SCHLAUE ELEKTRONIK - MAN MUSS SIE ZU NUTZEN WISSEN
Das Bergan-Klettern kann aber der Tempomat erleichtern, bei dem sich wie bei Renault eine Drehzahl fest programmieren lässt, mit der der schwedische Bauarbeiter stoisch nach oben steigt. Bergab muss man wissen, dass der Zug am Retarderhebel zunächst nicht viel bewirkt: Der Sekundärretarder ist hier eben nur "second best" und braucht etwas, bis er eingreift. Steigt die Drehzahl zu hoch, schaltet der Schwede außerdem gnadenlos hoch und nimmt wie sein Erzfeind aus Göteborg unerwartet richtig Fahrt auf.
Also: Besser zusätzlich die Motorbremse aktivieren, die sich trotz 26 Tonnen unerwartet kräftig ins Zeug legt und per Tipp aufs Bremspedal die Geschwindigkeit programmieren: Dann hält der 6x6 auch verlässlich das eingestellte Tempo. Die Frage ist nur, warum ein Arocs das allein durch Zug an Motorbremse respektive Retarder und Neigungswinkelsensor (den der Scania übrigens auch bemüht) deutlich souveräner kann. Hier darf Scania beim Neuen etwas nachbessern.

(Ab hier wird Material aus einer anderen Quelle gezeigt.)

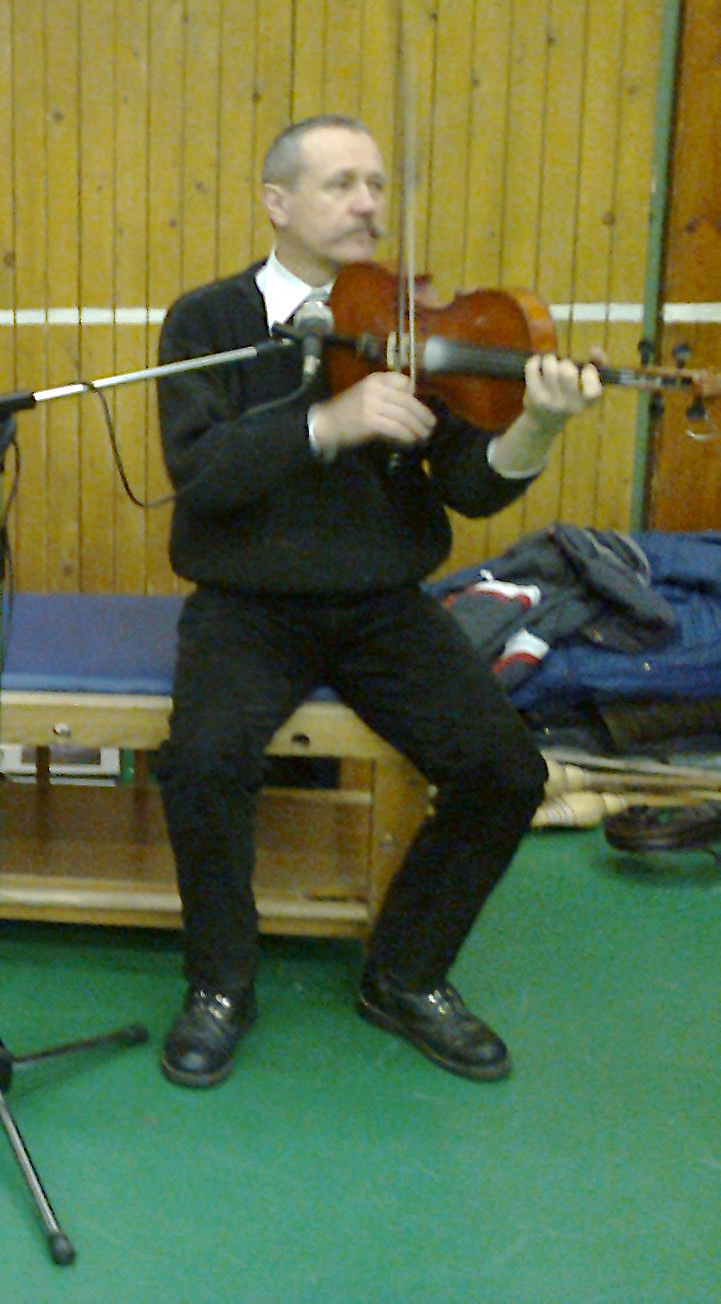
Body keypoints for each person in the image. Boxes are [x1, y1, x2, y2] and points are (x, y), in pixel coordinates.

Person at [150, 115, 601, 1088]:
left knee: (503, 772)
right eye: (341, 184)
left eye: (376, 185)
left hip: (384, 605)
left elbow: (469, 486)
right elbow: (200, 473)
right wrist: (328, 422)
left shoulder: (415, 329)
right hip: (245, 605)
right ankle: (220, 982)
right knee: (202, 764)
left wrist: (536, 429)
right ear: (277, 203)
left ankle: (404, 974)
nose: (367, 204)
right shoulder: (208, 321)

Ebenso bei den Federbriden der Parabelpakete, die mit ihrem permanenten Knarzen den gleichmäßigen Sechszylindersound stören. Den Praktikern fielen zudem die Simmerringe vorn auf, die auch zum Verschleißteil werden können.
DIE SPERREN AKTIVIERT MAN PER DREHSCHALTER
Gut gelöst hat Scania die Sperren, die per Drehschalter in sinnvoller Reihenfolge aktiviert werden - die Vorderachse zuallerletzt - während der Freilauf vorn (zum Beispiel im Falle von Freischleppen) per Taster mit Schiebesicherung aktiviert wird. Bleibt also festzuhalten: Motorleistung und Ergonomie brauchen keine Änderung und auch die 13.220 Kilo Leergewicht können sich sehen lassen. Nur bei der Feinabstimmung und Integration der Elektronik könnte der Schwede noch etwas Feinschliff vertragen.
Das gilt auch für die Federung der anschließend bewegten G 490 CA 4x4 HHA-Zugmaschine mit Kempf-Sattel samt Nachlauflenkachse: Während der Sattel prinzipbedingt fein und stoisch hinterherläuft, gibt sich der Greif trotz Zweibalg-Luftfedern an den Hinterhufen eher bockig.
Auch er verzögert über Trommelbremsen, die hier aber nicht ganz so abrupt zupacken wie beim 8x4. Im Prinzip lassen sich die beim 6x6 erfahrenen Vor- und Nachteile auch auf die Allradzugmaschine übertragen. Motorisch ist sie mit 490 PS und 2550 Newtonmeter auch für weiche Böden gerüstet und für Streckenverkehre darf die lange und leicht erhöhte G-Kabine als goldener Mittelweg betrachtet werden: Sie erleichtert samt klappbarer Beifahrersitzfläche den Durchstieg (auch auf die optionale Ruheliege). Und obwohl die Hütte weit oben thront, schafft Scania auch hier ein vergleichsweise kompaktes Fahrgefühl bei ansprechendem Gewicht.
Insofern ist der Weg für die Zukunft der Scania-Bauarbeiter klar vorgezeichnet: Sie spielen die leichte, fahraktive und kräftige Alternative auf dem Bau, die vielleicht noch etwas Feinschliff an Fahrwerk und Elektronik veträgt. Da gleicht der Greif dem Fuchs: Schnell und schlau ist er schon. Doch den ganz großen Auftritt meidet er - noch.